I think that's what got me here (meaning from when he told me he wanted to work on things, to the present) .. I HAD expectations. I expected him to treat me a certain way or to do certain things, rather than just letting him be. I think that's what got to him and what made him feel trapped and unhappy.

Okay, take care here now... don't start blaming yourself for having expectations of your M or H. Now, I'm not sure exactly the types of things you're speaking of here, but don't forget that it's ok to need things of your spouse. That's why people get married in the first place. It's your central support system in life.

Originally Posted By: timehealsall

The way he was doing things, in his mind, he WAS trying... (trading my car in for a new one, getting bills on track, coming back home)whereas, I was looking for him to do the small stuff.

And it's ok to want him to do the small stuff.
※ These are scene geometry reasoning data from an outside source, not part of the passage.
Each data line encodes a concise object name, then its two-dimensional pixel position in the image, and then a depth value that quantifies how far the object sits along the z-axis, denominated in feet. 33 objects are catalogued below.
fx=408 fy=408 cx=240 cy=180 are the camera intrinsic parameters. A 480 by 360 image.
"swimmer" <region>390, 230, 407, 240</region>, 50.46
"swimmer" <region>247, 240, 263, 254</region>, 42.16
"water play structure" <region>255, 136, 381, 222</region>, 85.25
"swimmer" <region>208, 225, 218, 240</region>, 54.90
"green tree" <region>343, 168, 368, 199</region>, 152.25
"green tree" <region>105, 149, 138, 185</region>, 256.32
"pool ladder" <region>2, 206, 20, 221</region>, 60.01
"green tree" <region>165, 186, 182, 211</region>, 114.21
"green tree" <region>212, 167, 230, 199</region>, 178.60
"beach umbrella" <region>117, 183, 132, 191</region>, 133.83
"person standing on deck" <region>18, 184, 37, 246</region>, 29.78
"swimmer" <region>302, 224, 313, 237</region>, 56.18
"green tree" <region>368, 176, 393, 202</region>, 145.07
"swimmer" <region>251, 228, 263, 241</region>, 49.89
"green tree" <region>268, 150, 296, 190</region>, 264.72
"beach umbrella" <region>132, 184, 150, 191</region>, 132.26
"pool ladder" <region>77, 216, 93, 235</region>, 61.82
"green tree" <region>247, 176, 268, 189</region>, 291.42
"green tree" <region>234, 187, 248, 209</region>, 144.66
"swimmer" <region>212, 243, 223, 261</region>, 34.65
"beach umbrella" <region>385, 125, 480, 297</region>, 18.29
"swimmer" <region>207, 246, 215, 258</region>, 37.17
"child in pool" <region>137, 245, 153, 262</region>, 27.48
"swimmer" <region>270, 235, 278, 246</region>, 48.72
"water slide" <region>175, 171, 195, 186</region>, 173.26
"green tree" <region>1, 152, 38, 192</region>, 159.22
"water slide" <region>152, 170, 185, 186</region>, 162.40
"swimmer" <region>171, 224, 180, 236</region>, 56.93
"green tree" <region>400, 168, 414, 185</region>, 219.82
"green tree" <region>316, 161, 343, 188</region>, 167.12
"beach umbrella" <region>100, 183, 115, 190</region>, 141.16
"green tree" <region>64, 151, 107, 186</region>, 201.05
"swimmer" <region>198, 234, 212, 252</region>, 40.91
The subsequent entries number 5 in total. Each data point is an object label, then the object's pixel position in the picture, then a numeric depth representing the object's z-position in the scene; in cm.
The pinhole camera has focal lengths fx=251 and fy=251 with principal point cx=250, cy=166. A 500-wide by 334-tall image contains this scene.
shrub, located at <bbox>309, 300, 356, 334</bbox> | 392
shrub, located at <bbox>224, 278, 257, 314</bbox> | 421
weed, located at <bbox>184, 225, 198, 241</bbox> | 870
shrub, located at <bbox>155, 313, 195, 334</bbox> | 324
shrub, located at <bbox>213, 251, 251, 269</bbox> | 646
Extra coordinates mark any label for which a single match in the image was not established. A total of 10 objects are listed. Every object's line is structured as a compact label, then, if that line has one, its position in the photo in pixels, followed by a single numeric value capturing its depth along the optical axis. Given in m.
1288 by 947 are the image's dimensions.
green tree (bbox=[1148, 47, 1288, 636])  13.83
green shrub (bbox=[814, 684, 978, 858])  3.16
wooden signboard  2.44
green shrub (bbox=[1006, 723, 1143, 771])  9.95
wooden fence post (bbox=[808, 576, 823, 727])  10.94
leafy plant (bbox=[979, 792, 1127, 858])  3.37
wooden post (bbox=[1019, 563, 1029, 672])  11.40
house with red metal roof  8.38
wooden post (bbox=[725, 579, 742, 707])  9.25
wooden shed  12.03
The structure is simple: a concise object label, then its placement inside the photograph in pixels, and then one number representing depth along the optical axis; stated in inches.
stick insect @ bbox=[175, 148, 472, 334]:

My IC says it's the small stuff that keeps marriages together.


Originally Posted By: timehealsall

I shouldn't have been so stupid. I should have just gone about my business. I guess I'm just so damn insecure and on the defense that I read into what he was doing and too busy trying to figure it out.

You're so NOT stupid!!! Tell me this - do you truly feel, deep in your heart that your H held himself accountable for the A, and was actively working on correcting his behaviours that had caused troubles in the M? (ie a couple things I think you mentioned were his tendency to be sarcastic, and to blame you for everything). Because let me tell you, if he was not addressing those things, how could you not feel a little insecure still?


I cannot complain for not receiving from others, that which I've never asked them for.